| Required action 1 |
In the article on AI and cloud infrastructure, how much was the deal Meta signed with Google Cloud?
| Required action 2 |
For each statement below, say yes or no as to whether the article on AI and cloud infrastructure agrees with it, and quote the text's deciding words: (a) Oracle's compute deal with OpenAI covers five years. (b) Meta signed its deal with Google Cloud in the same week as the Oracle deal. (c) Training large language models requires access to vast datasets.
| Required action 3 |
Reproduce word for word the part of the article on AI and cloud infrastructure starting with "For those paying" and going on through "is being run.".

| Passage provided |
##########

Cloud

AI can't scale without cloud–the infrastructure behind the race

Why AI can't scale without cloud – discover why infrastructure is now the key battleground in the race to harness gen AI.

This week, Oracle signed a $300B cloud compute deal with OpenAI, one of the largest of its kind over a five-year span. It’s not the first though; earlier this summer, Meta signed a $10 billion deal with Google Cloud to support its AI workloads.

For those paying attention, this growing trend is an important signal – that even the most powerful tech giants can’t scale AI alone.

The reason is simple: the infrastructure demands of AI are just too great. This partnership has brought an overlooked (but critical) truth to the headlines: AI relies on cloud.

That’s right; without the cloud there is no AI advantage – no productivity gains, hyper personalisation... I could go on.

So, as organizations continue the race to harness generative AI, the spotlight is shifting from models to infrastructure. The cloud is where that race is being run.

Why AI needs cloud to ccale

Let’s explain why the cloud is so critical here. AI workloads are unlike anything we’ve seen before. Training large language models requires massive compute power (GPUs/TPUs), storage, bandwidth, and access to vast datasets.

##########

| Listed records |
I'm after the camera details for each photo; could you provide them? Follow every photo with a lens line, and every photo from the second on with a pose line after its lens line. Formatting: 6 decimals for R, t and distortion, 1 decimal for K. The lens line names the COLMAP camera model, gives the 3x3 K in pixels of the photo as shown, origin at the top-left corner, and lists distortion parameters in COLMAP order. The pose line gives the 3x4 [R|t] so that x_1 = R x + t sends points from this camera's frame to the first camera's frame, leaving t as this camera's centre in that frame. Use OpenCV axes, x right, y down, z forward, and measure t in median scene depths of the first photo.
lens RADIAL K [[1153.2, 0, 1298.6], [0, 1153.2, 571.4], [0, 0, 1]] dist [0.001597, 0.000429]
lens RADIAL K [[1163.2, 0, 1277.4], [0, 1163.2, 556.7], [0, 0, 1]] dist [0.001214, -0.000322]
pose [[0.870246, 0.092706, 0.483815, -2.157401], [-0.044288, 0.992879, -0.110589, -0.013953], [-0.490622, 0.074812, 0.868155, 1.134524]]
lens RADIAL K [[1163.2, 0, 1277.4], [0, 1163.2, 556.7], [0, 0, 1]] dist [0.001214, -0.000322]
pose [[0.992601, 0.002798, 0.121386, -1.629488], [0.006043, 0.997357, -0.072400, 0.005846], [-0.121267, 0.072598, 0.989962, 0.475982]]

##########

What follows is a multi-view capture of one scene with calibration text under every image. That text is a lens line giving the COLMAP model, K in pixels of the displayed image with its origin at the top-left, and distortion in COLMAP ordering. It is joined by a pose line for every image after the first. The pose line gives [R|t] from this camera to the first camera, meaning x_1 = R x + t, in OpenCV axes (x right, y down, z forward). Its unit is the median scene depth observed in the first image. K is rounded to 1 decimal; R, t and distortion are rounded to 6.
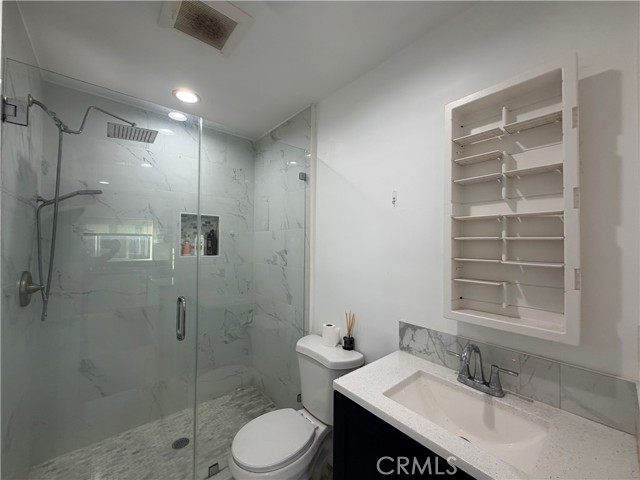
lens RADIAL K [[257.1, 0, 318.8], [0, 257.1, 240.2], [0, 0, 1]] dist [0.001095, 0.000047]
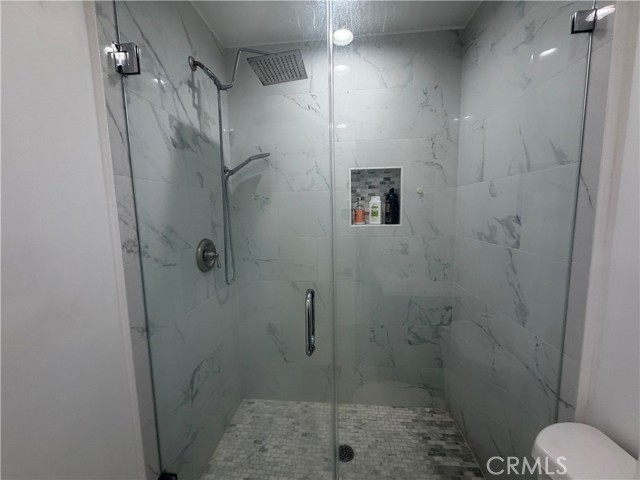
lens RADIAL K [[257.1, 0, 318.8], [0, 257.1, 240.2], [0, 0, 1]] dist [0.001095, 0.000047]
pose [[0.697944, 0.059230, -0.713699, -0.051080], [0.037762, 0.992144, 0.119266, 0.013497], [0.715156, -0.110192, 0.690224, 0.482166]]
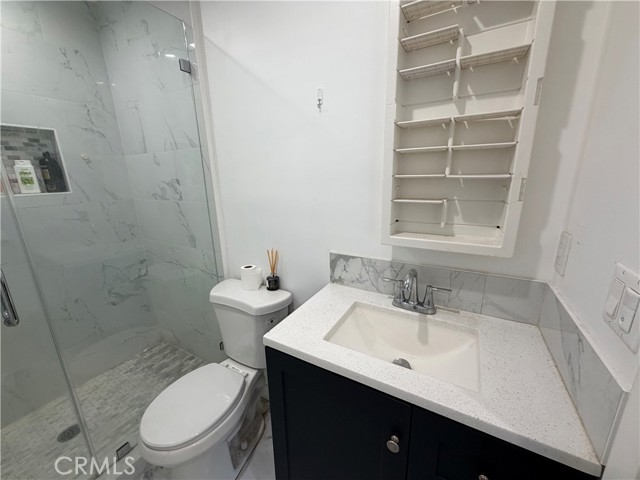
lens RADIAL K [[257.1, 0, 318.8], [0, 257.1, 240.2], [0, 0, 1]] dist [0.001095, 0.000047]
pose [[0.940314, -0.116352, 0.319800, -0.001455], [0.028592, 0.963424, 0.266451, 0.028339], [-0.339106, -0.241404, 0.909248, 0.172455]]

##########

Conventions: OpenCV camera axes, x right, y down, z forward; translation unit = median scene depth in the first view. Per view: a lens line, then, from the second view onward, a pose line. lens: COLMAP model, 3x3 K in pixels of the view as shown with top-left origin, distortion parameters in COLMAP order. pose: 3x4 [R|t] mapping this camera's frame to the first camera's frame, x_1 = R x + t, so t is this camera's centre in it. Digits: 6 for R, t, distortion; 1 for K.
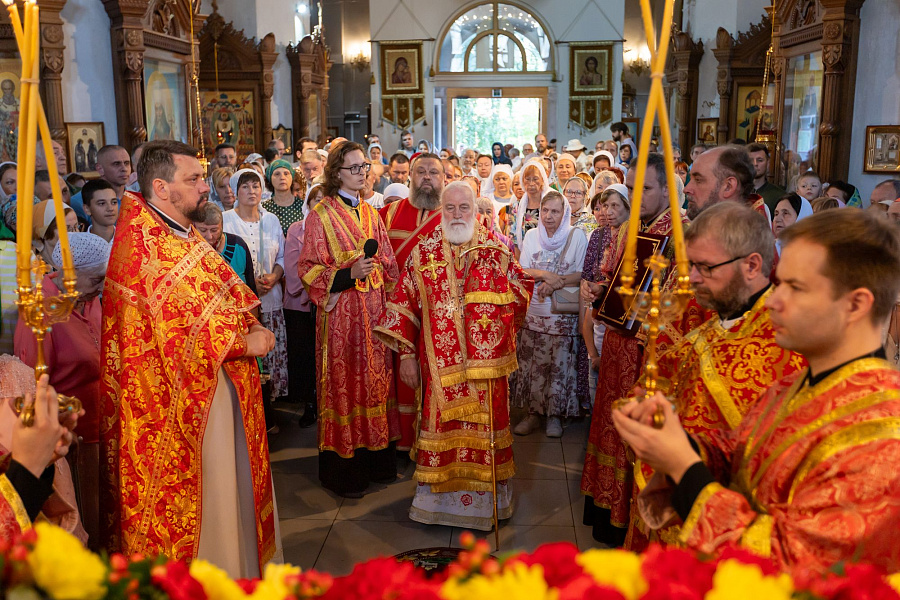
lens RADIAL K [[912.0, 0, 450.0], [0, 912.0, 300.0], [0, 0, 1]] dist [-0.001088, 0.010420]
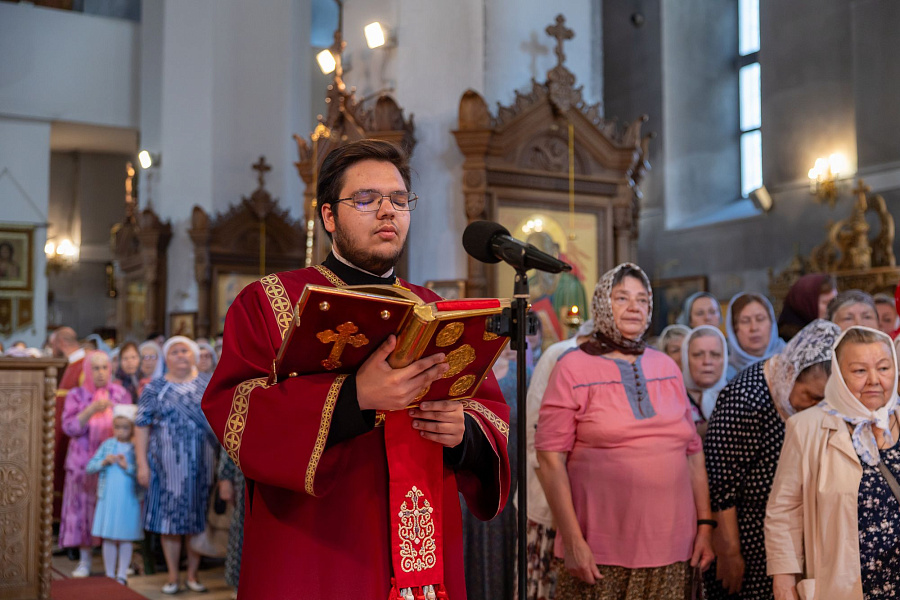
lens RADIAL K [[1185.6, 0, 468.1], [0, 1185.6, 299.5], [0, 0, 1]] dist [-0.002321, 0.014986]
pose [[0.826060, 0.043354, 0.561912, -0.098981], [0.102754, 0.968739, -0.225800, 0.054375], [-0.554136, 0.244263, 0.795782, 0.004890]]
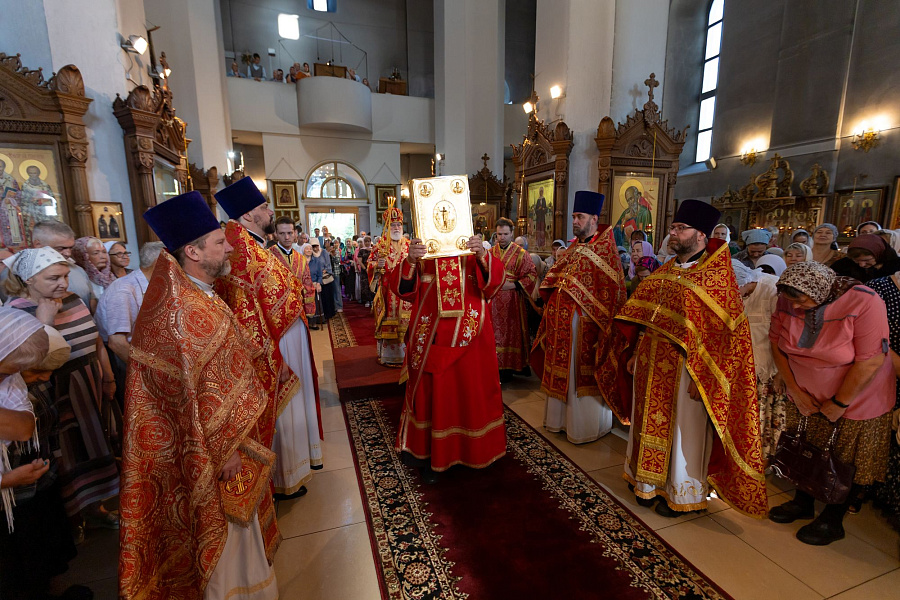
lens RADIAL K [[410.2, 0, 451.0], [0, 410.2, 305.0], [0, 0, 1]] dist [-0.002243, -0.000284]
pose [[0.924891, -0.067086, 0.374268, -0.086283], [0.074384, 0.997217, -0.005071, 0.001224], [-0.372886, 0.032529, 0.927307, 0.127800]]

##########

| Reply 1 |
$10 billion

| Reply 2 |
(a) Yes: "one of the largest of its kind over a five-year span."
(b) No: "earlier this summer, Meta signed a $10 billion deal with Google Cloud"
(c) Yes: "Training large language models requires massive compute power (GPUs/TPUs), storage, bandwidth, and access to vast datasets."

| Reply 3 |
For those paying attention, this growing trend is an important signal – that even the most powerful tech giants can’t scale AI alone.

The reason is simple: the infrastructure demands of AI are just too great. This partnership has brought an overlooked (but critical) truth to the headlines: AI relies on cloud.

That’s right; without the cloud there is no AI advantage – no productivity gains, hyper personalisation... I could go on.

So, as organizations continue the race to harness generative AI, the spotlight is shifting from models to infrastructure. The cloud is where that race is being run.